The math suggests that January and February could actually accelerate from a strong November, and that’s without a macro recovery.
The early 2012 set up looks favorable for hotel stocks. We are very encouraged by November’s strong growth and while December won’t quite look as good, January and February are likely to accelerate. When the hotel companies report in late January/early February, not only should Q4 earnings look solid, but the outlooks could be favorable with about a month of 2012 already in the bank.
November US REVPAR for Upper Upscale properties came in at 8.2% growth, in-line with our sequential model projection of 8.0%. November generated the highest YoY growth rate since May 2011, overcoming the relatively weak 4.8% rise in October. We track REVPAR on a sequential dollar basis, seasonally adjusted. Our model successfully predicted the summer swoon and the fall resurgence, both coinciding with the performance of hotel stocks.
With two more weeks left, December Upper Upscale REVPAR is tracking +6%, also above our projection, which means Q4 REVPAR may expand 6-7% YoY. That’s pretty solid growth in the face of a difficult macro environment. In addition, there are surveys of a strong holiday season to close out 2011 which could increase hotel bookings.
And the YoY trend may get even better. According to our seasonality model, REVPAR may reach double-digit growth in January and February. If that happens, the bears will be severely disappointed. There are expectations out there for flat REVPAR growth for 2012. We’re only predicting 2-3% growth in REVPAR for CY 2012 and we are bullish on the sector.
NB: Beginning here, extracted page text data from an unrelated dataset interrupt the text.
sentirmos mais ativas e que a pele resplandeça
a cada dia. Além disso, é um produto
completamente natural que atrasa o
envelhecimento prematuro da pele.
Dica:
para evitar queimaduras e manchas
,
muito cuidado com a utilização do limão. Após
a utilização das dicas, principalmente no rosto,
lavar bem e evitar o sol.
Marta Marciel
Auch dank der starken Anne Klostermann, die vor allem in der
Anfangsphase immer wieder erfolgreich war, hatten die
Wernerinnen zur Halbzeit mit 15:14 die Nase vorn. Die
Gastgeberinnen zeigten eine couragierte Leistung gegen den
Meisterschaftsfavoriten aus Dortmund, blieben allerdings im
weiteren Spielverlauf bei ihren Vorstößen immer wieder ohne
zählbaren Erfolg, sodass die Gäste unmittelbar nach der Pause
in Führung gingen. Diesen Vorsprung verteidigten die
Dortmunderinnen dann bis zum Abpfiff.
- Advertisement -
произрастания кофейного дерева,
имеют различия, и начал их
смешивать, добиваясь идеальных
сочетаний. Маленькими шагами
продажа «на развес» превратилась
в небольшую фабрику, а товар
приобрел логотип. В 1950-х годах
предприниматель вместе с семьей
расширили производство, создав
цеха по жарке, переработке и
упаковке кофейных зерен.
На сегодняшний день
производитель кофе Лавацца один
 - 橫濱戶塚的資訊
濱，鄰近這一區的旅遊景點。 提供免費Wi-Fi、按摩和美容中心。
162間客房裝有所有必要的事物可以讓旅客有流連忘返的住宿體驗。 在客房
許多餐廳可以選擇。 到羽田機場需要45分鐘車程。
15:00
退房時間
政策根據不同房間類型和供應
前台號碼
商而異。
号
Healthy US REVPAR performance would restore investor confidence in the lodging sector. We think lodging outperforms consumer discretionary in any environment. Counter intuitively, MAR could be the biggest winner. Obviously, MAR doesn’t have the same leverage to increasing RevPAR as the hotel owners but the sentiment is much worse surrounding the name. With the completion of its timeshare spin-off, MAR is almost a hotel pure play with a business model that generates 95% of its revenues through fees. This business model should command a huge premium valuation multiple in our opinion and an environment of improving investor sentiment could get us there. At only 9x EV/EBITDA, we’re left with plenty of upside.